The only general advice I can start with is that it's more important to the get the "technical" layout and structure right than any details of font or spacing or margins or the like. If your content is properly structured, with styles applied in a manageable hierarchy, it's easy to adjust those styles for a global refinement of the "look and feel and layout." Fussing too much with fonts and sizes and details when the underlying structrure is shaky usually leads to a need to start over from some very early stage, with a lot of wasted work.

 

A few more details about your project and your InDesign skills would help in steering your progress.

karlapep
karlapepAuthor
Participant
April 22, 2024

Thanks! My book is fairly simple and straightforward. I'm sure there must be templates within InDesign for a 6x9 book, or do I need to create everything from scratch? I use Atticus presently to format books but there are limitations that govern the entire format and was hoping I could tailor things just a bit more. Since I already have InDesign as part of CC I thought I would learn that. Just wanted to get a starting point to do so. 

James Gifford—NitroPress
Legend
April 22, 2024

This is one of those areas where all of the shortcuts are.... misleading, if not entirely phantom. Book design has to be done correctly, and there really aren't any shortcuts, be they "writer and publisher tools" like Atticus or Scrivener, or templates.

 

Yes, you can use simple tools, and get simple results. Not very good results, probably not even acceptable results, but... results.

 

And templates are a bit of a briar patch in that they seem to enable advanced or organized design with just a little cut-and-paste, but they have two problems. The first is the same as above: if you use someone else's cookie-cutter, you end up with someone else's cookie, and yours may well be just one of a thousand such cookies.
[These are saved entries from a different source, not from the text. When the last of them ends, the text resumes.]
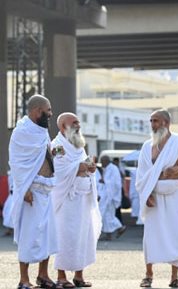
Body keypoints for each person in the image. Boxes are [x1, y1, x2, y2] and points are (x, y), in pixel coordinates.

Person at [135, 109, 178, 288]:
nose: (152, 125)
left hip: (174, 195)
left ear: (166, 123)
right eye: (151, 121)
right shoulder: (146, 146)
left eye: (156, 121)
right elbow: (142, 175)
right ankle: (148, 275)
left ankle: (174, 277)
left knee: (176, 234)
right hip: (154, 196)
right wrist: (147, 194)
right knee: (150, 237)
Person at [9, 95, 58, 289]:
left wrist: (53, 153)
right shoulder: (21, 131)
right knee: (30, 235)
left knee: (47, 234)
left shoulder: (41, 130)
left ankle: (43, 275)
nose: (51, 114)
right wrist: (25, 188)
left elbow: (40, 154)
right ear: (38, 111)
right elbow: (17, 163)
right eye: (48, 110)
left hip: (47, 188)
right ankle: (23, 279)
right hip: (32, 191)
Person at [50, 113, 102, 288]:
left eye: (78, 122)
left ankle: (79, 276)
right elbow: (57, 169)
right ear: (62, 126)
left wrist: (90, 168)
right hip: (66, 201)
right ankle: (61, 277)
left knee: (83, 237)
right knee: (65, 238)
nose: (78, 125)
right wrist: (80, 167)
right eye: (74, 123)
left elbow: (85, 164)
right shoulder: (56, 146)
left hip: (83, 199)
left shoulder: (79, 145)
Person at [98, 155, 126, 241]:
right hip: (106, 196)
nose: (101, 164)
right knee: (106, 216)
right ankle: (108, 235)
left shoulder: (113, 169)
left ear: (106, 161)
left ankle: (120, 227)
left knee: (109, 216)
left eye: (102, 162)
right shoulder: (107, 169)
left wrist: (104, 181)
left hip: (110, 196)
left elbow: (116, 183)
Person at [3, 172, 14, 236]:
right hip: (11, 195)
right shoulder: (10, 174)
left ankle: (15, 231)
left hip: (17, 195)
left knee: (13, 212)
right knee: (6, 211)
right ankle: (9, 229)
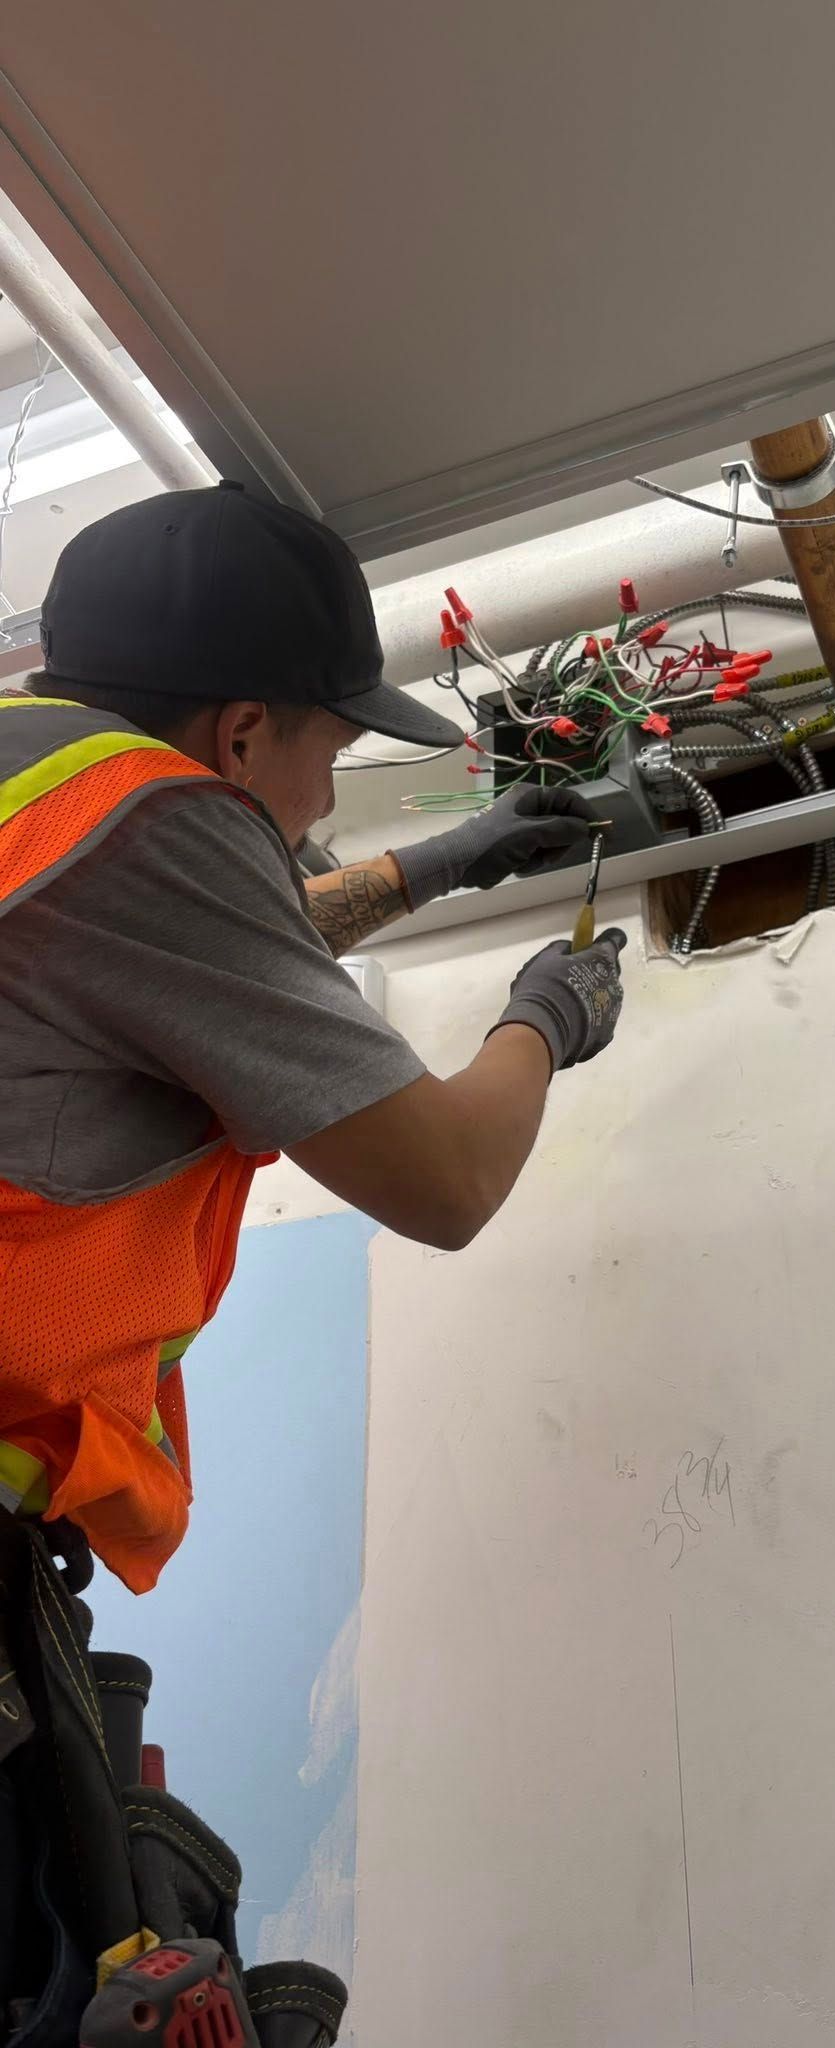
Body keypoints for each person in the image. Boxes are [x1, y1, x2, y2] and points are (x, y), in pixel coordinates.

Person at [0, 480, 627, 1599]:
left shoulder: (41, 784)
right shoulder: (153, 816)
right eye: (332, 751)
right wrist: (549, 1017)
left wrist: (441, 861)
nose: (328, 791)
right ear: (241, 734)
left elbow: (175, 975)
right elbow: (451, 1180)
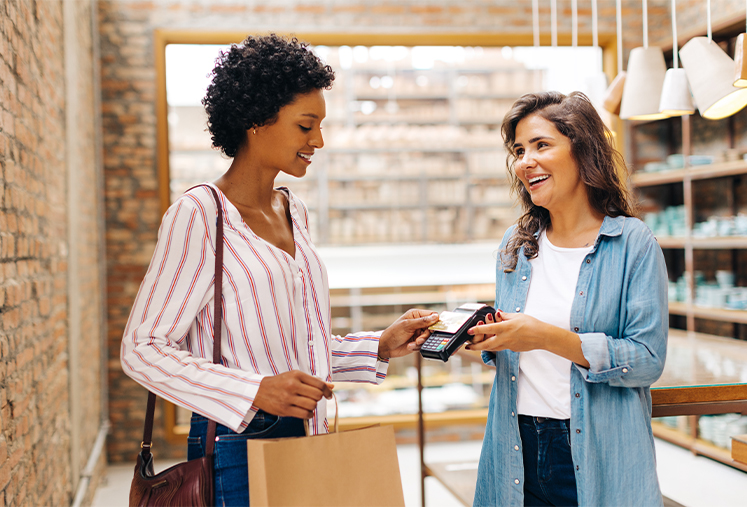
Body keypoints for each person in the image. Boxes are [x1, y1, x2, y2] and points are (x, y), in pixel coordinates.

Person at [120, 34, 438, 505]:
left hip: (311, 431)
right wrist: (255, 391)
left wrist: (379, 346)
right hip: (238, 446)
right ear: (255, 121)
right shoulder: (201, 216)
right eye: (306, 125)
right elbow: (142, 348)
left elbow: (295, 347)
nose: (319, 140)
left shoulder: (295, 211)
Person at [467, 91, 668, 507]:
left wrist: (543, 336)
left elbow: (647, 359)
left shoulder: (633, 243)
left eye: (542, 145)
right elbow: (514, 349)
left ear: (583, 151)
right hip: (515, 441)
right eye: (519, 150)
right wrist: (479, 337)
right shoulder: (516, 245)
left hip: (591, 445)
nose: (526, 161)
Not really an optimal path. The second is that templates are often too complex, too "cute" in the way they are structured, and far less cut-and-paste/drop-in/auto-magic than something that breaks, does weird things, won't allow simple changes and after many hours of work produces something suitable only for the digital dumpster.

 

Book design is an art like any other. You have to bring a certain amount of skill and esthetic judgment, blend that carefully with the actual content and audience, and produce something that conveys the information as effectively and transparently to the reader as possible.

 

"Book maker" software and templates and formula work rarely gets there.